Collected data entries

*** Block opens ***

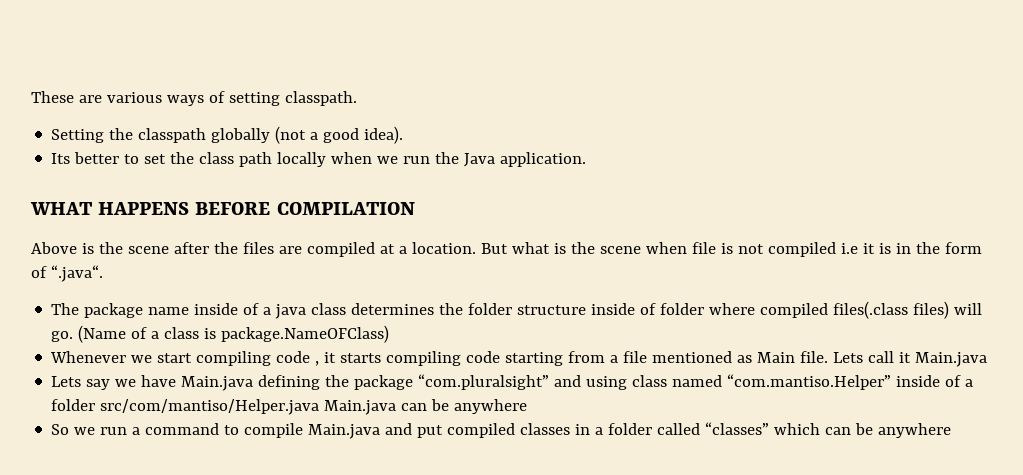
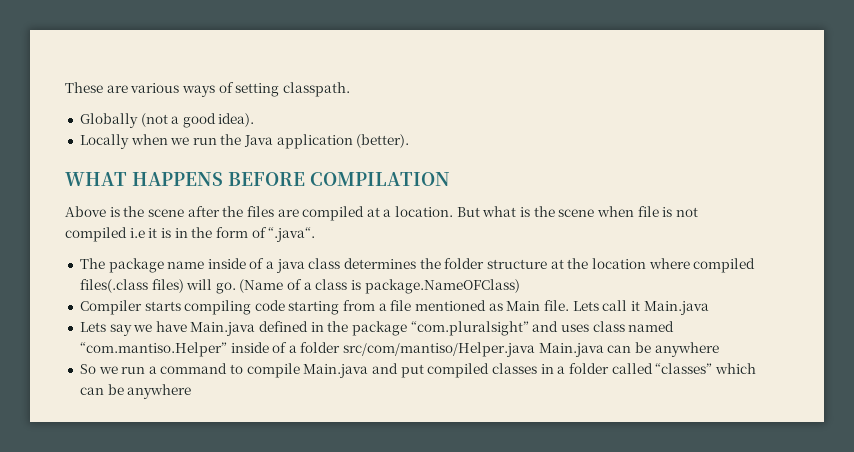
[51,128,271,143] Setting the classpath globally -> [79,113,138,128] Globally
[51,152,327,167] Its better to set the class path locally -> [79,134,129,149] Locally
[500,152,587,167] application. -> [276,134,410,149] application (better).
[591,303,705,315] inside of folder -> [550,258,646,269] at the location
[50,351,337,366] Whenever we start compiling code , it -> [79,300,142,315] Compiler
[258,375,321,390] defining -> [259,321,324,332] defined in
[586,376,628,390] using -> [560,324,589,332] uses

*** Block closes ***

Instructions to follow
Return every line in the records that includes the string "better".

Answer section
[51,152,327,167] Its better to set the class path locally -> [79,134,129,149] Locally
[500,152,587,167] application. -> [276,134,410,149] application (better).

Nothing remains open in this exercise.